Home > Saving Axe (Inferno Motorcycle Club #2)(8)

Saving Axe (Inferno Motorcycle Club #2)(8)
Author: Sabrina Paige

"Yeah," she said.  "I'm back.  I bought Mrs. Crawford's old place."

Oh, hell.

"Next door?”  I asked.  Of course she was moving in next door to my father.  I told myself it didn't matter.  I wouldn't be here long enough to matter.

“Cade," my father said, his voice firm.  He stood at the door, as if he were consciously trying to interrupt us.  “Get inside.”

I had a flash of irritation at him, at being spoken to like I was a child, at the way he'd just broken the moment between June and I.  But part of me was relieved.  I didn't need to be talking to her like that.  I didn't need her to be looking at me like that, as if not a day had passed since I'd last seen her.

"It was good to see you, June," I said, as I turned to walk inside.  I could feel my father's gaze, steady on me as I passed him, my boots heavy on the wooden porch.

"Be careful there, June," I heard him say.  "Cade's been gone a long time.  Things are different now."
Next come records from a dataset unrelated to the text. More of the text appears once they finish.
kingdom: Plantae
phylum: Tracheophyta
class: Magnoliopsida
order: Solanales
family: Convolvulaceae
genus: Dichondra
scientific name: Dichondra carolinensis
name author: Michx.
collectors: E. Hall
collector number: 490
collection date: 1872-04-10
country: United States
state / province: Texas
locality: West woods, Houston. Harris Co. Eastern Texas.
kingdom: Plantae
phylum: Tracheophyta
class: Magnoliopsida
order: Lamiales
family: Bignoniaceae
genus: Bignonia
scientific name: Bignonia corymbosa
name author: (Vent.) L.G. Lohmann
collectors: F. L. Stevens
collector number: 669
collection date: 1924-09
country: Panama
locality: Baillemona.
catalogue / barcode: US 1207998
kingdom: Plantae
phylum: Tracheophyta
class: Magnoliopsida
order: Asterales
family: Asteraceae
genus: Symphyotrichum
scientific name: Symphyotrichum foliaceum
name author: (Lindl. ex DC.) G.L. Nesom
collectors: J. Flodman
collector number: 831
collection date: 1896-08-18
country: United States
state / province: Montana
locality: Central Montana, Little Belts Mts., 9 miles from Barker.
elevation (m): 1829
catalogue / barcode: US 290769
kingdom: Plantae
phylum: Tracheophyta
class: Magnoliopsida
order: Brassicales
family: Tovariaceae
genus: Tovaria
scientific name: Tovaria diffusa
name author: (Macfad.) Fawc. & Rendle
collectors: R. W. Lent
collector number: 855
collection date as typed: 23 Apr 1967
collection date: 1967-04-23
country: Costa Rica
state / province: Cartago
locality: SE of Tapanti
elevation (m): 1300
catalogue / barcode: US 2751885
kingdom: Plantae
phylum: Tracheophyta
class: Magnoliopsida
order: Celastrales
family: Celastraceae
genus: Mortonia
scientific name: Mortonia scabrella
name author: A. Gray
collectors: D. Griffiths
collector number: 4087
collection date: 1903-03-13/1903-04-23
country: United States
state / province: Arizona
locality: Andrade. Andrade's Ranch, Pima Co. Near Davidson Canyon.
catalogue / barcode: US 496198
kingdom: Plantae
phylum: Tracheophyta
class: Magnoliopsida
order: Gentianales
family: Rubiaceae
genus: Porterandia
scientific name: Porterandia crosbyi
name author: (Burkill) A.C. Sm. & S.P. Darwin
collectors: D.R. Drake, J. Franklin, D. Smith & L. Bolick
I couldn't hear what she said.

Sitting in the guest bedroom in my father's house, I closed my eyes and rested my head against the wall.  It was late, but I rarely slept much anymore anyway, not since the Marine Corps, and tonight would be no exception.  There was too much to occupy my brain, trying to process all the shit that was going on with the club.  I knew when I was being set up, and this shit with the club stank to high heaven.  I no longer trusted the Club President.  Or many other people, for that matter.

Which is why I was here now.

It was almost midnight, and I could hear my dad out in the living room watching television, some late night talk show.  I knew he wasn’t actually watching television.  Knowing him, he was trying to figure out what the hell to do with me here.  I had put him in a tough position.  He hated the idea of me in the club, and worse, bringing that mess here with me.  But at the same time, he wouldn't turn away Crunch's family.  Not when there was a kid involved.

I had no idea when the club would realize we weren't dead, but I knew what would happen when they figured it out.  And I didn't want to bring that shit down on my dad.

Or on June.

This is only temporary, I reminded myself.  I twisted the cap off the bottle of cheap whiskey I'd picked up at one of the gas stations when we stopped for a piss break on the way, and swallowed it down, feeling the familiar burn as it slid down my throat.

~ ~ ~

Standing in the convenience store, I'd tried to hide it, but Crunch had seen the bottle in my hand and shook his head.  "Do you really need that, man?  I mean, out here, with all the shit going down?"

Did I really need it?

Did I really want to give him an honest answer to that question?

"I don't want to hear it, Crunch," I said.  "Lay the fuck off."

"Suit yourself," he said.  "Just don't fucking drink and get on the back of that bike.  I've had enough death to last me a while.  And don't let MacKenzie see you drunk."

~ ~ ~

I'd heard all of it over the past year from a couple of the guys in the club.

Clean yourself up.

You used to be a Marine.

How can you just let yourself go?

I'd heard it from myself.  It didn't matter.  There was no turning around once you were headed on the path I was on.  This is who I was.

A knock on the door shook me out of my thoughts.  I screwed the top on the bottle and shoved it under the pillow on the bed.  “Come in,” I said, steeling myself.  I knew it would be my father.

He stood in the doorway.  “I brought you a blanket for the bed in case you need it.  You know how the temperature drops overnight here, even in the summer.”

“Thanks, Pop."

He paused, the silence awkward.  Years of unspoken words just hung there in the space between us.  "So your friends," he said.  "Are they okay out there?  Is everything still working all right at the old bunkhouse?"

The bunkhouse was part of the original homestead, and the only remaining remnant still standing after almost a hundred years.  Tucked away from sight in a hidden gulch surrounded by tall pines, it was a good idea to place the family there, strictly from a security perspective.  I knew Crunch and his family would be safer there, isolated; of course, Crunch was carrying a piece, just in case.

It used to be my fort back when I was a kid, but in middle school, my dad and I had made it into a real house, gutting the interior, laying new wooden flooring, and putting in plumbing.  We'd spent weeks together, him and I, working on the project until the place was habitable.  Afterward, I'd disappear for a weekend and my mom would have to hike through the woods to drag me home.  And then, in high school, it was the place where I went with June.

Going up to the bunkhouse to get them settled had damn near ripped me in two.  The place was haunted with ghosts from my past, filled with memories of her.

“Yeah,” I said.  “You kept it up really well.”

Dad grunted.  “Well, you never know when something might happen.  I figured it could come in handy one day.”

He meant that he never knew whether I might return, the prodigal son coming home.  He'd been keeping up with the repairs on the bunkhouse this entire time.  For me.

I didn't know whether to be glad he thought I'd come home eventually, or upset that he hadn't written me off entirely.